_What is needed:_
Locate every line in the data that contains the string "date" and copy each one. Case counts.

::::

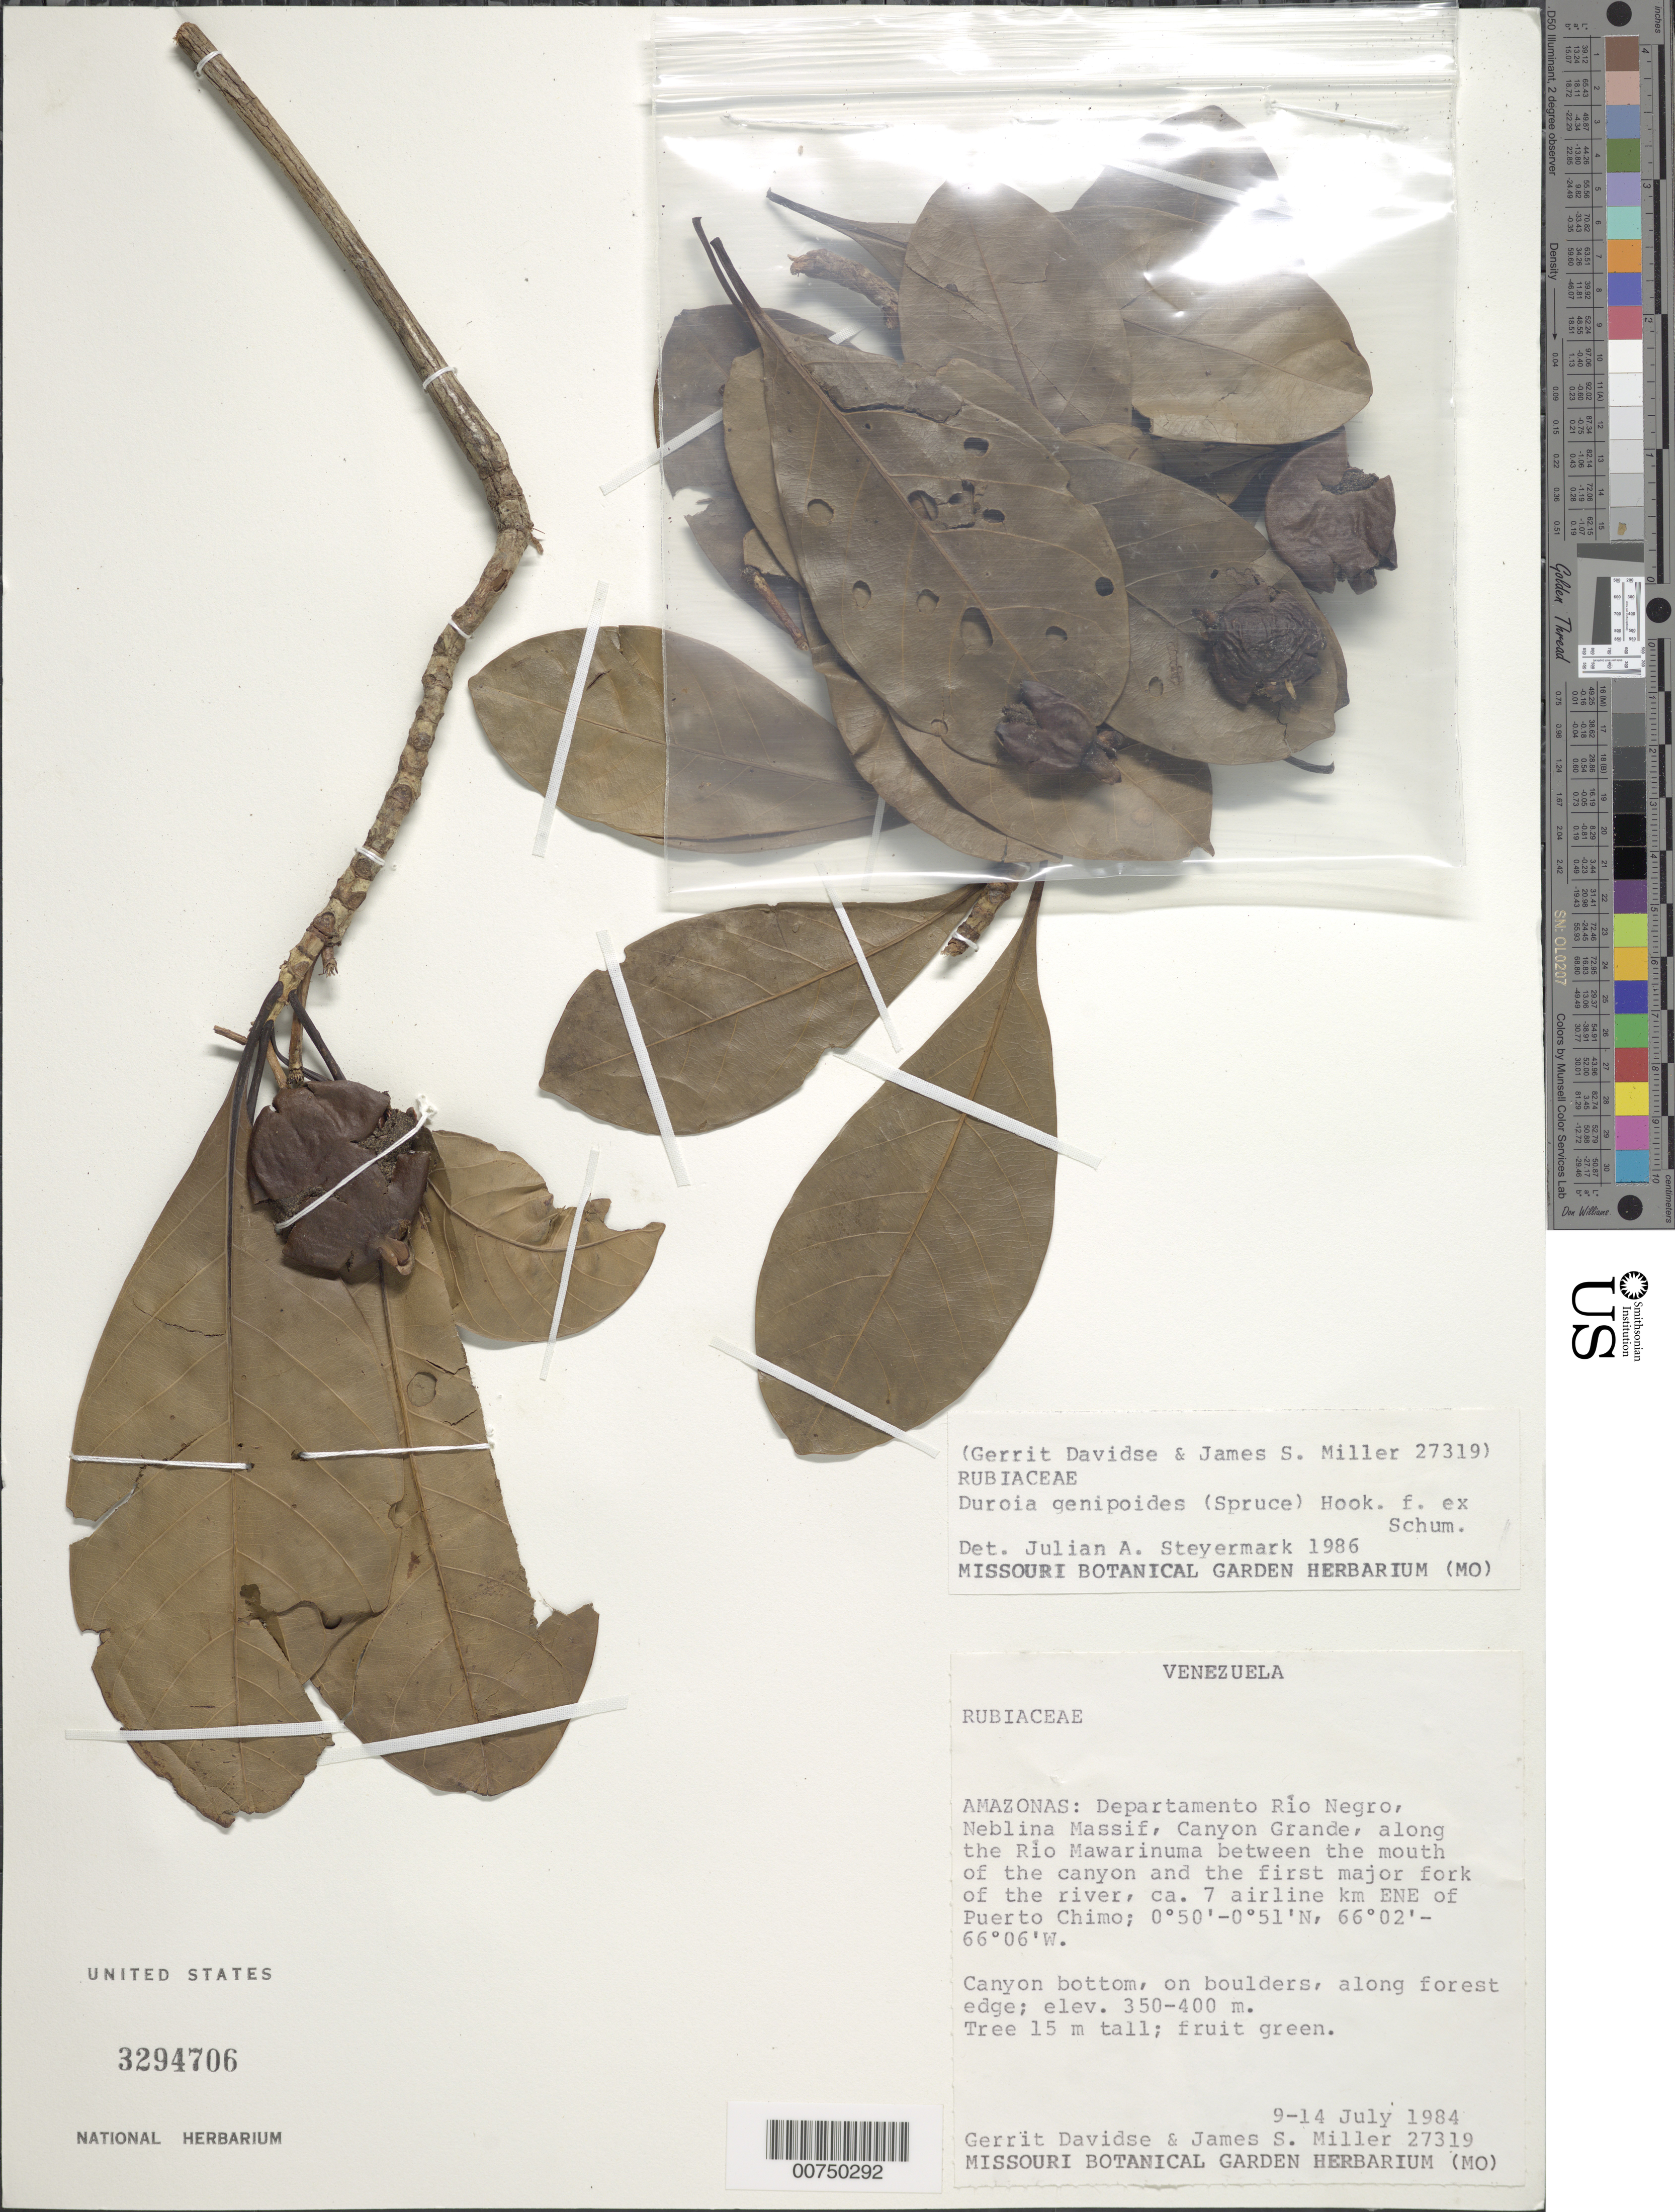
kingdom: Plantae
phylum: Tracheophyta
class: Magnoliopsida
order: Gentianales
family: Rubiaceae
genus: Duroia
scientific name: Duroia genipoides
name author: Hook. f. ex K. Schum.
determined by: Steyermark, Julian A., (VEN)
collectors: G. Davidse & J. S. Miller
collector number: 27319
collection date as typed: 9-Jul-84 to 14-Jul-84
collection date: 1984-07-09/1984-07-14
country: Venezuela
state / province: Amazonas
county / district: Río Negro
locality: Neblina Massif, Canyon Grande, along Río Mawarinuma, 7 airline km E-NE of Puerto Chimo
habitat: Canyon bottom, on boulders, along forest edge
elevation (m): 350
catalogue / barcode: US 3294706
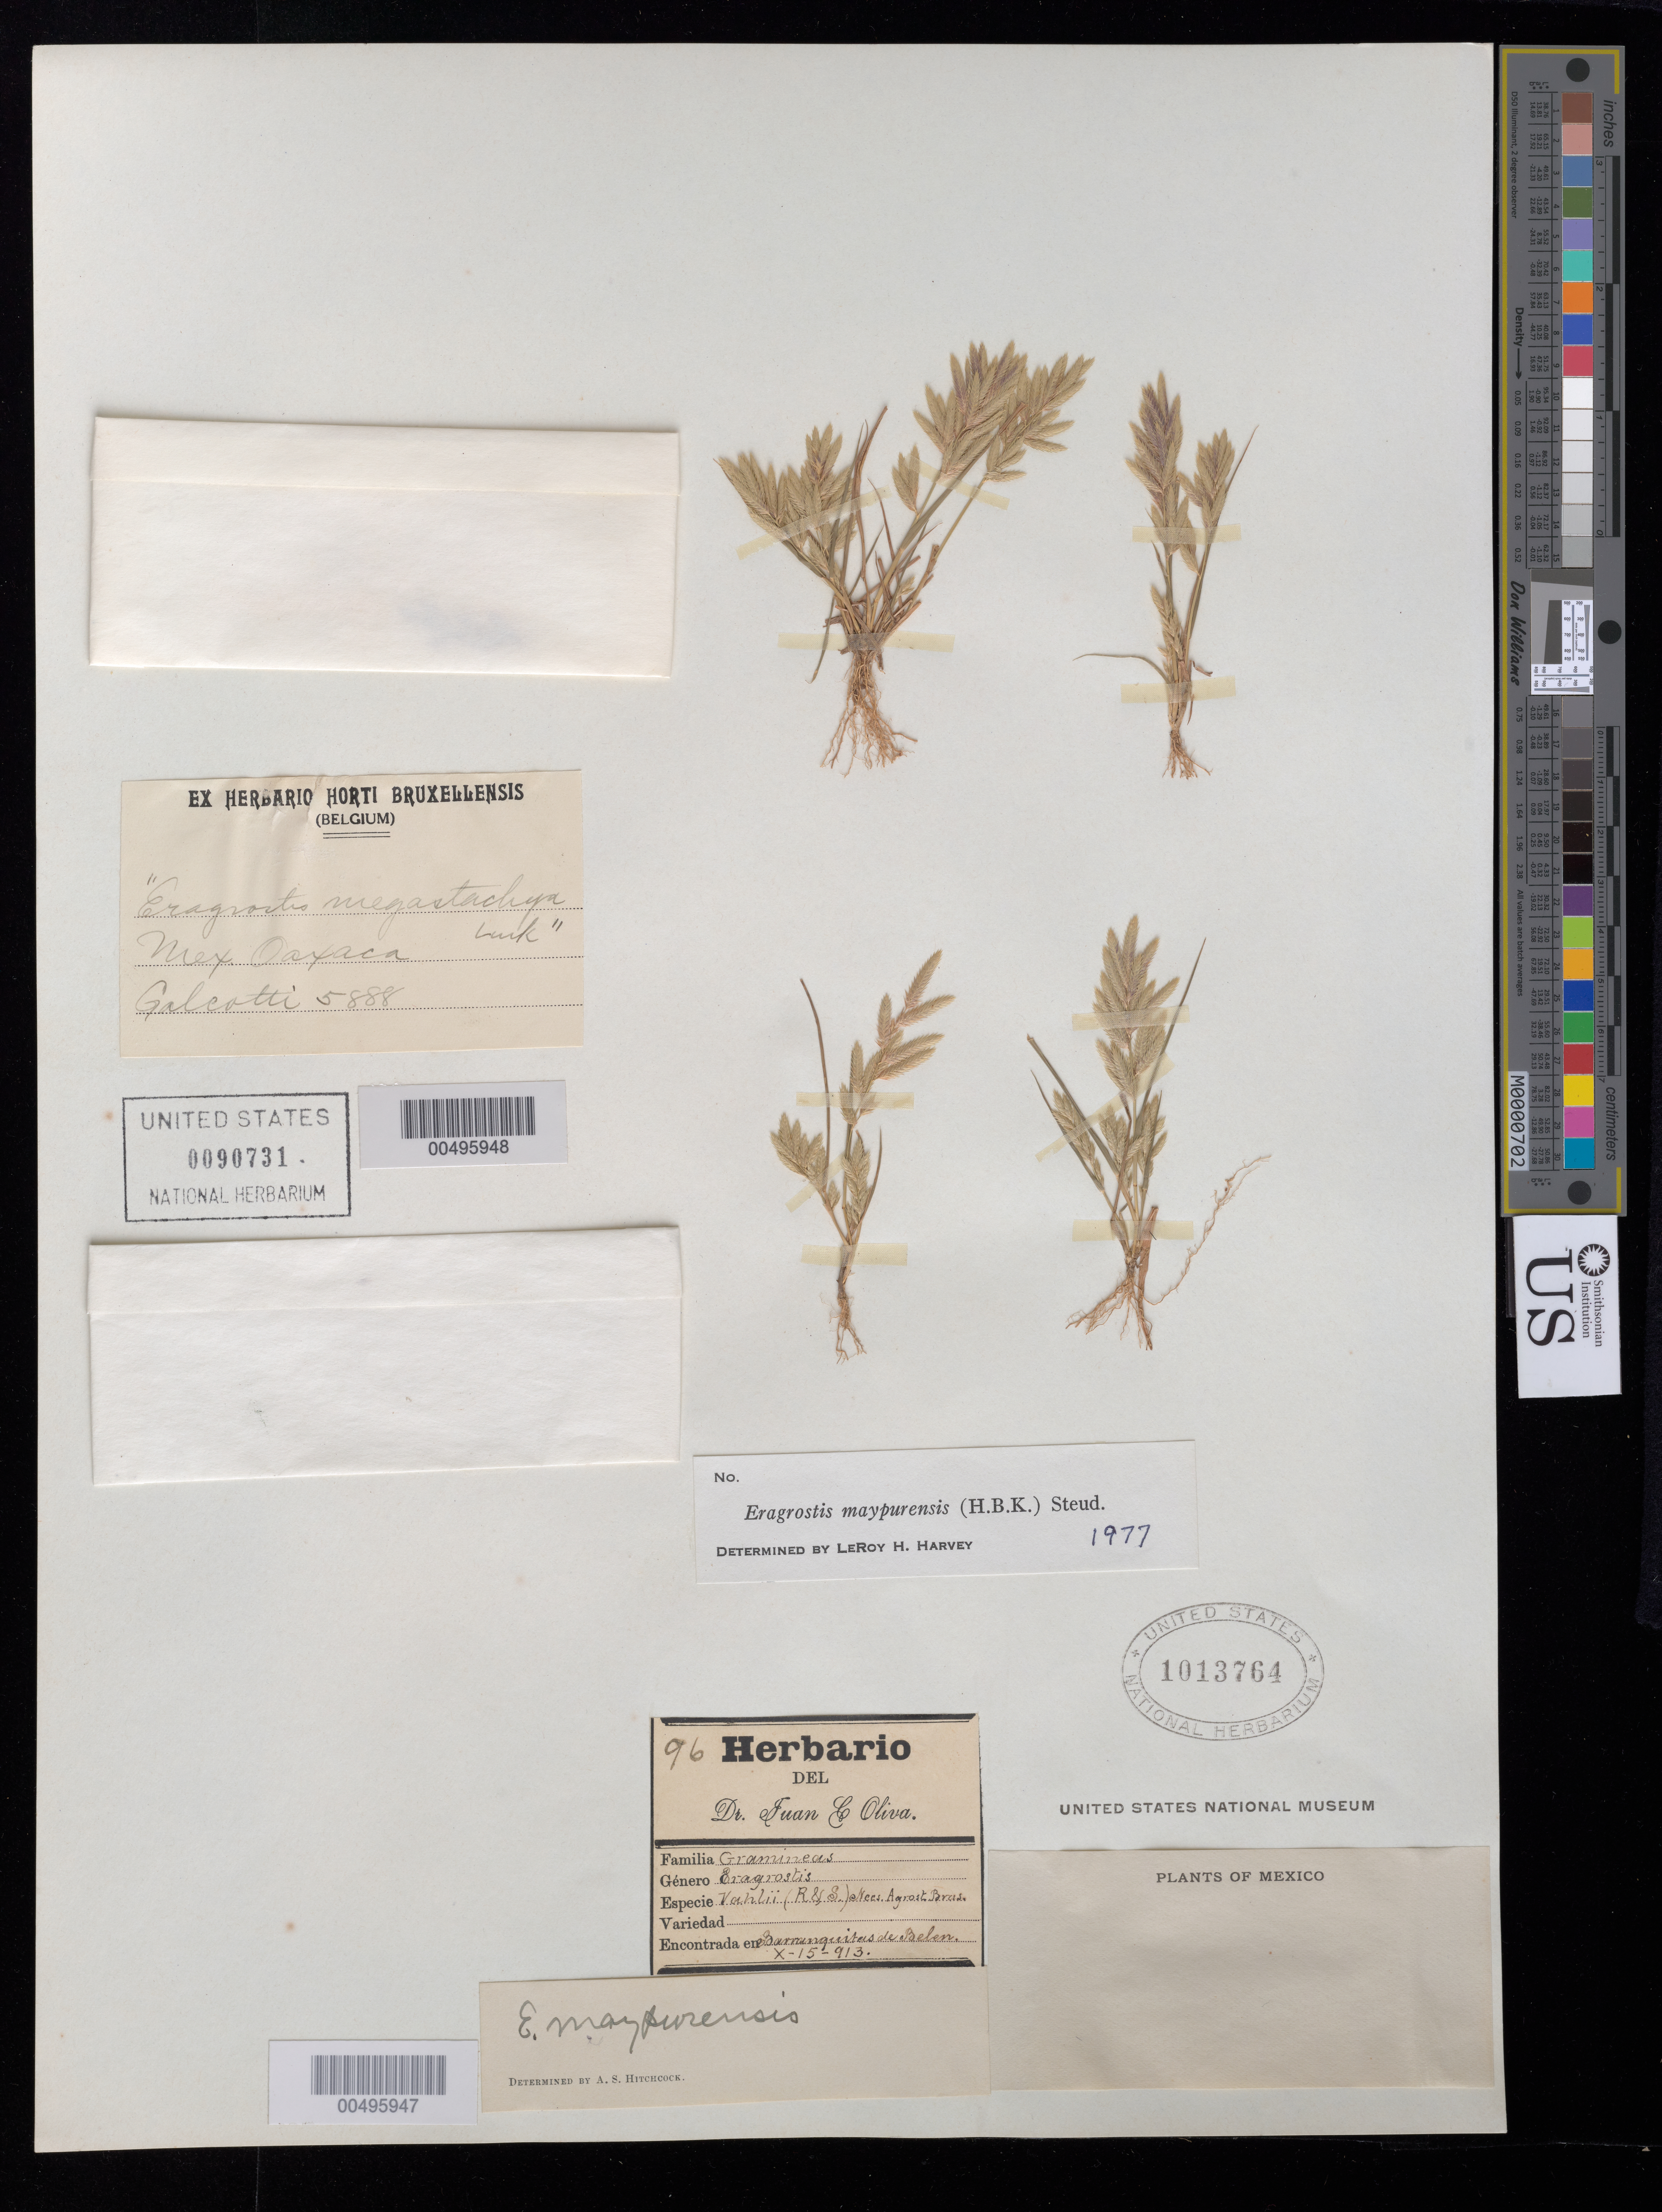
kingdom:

::::

_Problem solution:_
collection date as typed: 9-Jul-84 to 14-Jul-84
collection date: 1984-07-09/1984-07-14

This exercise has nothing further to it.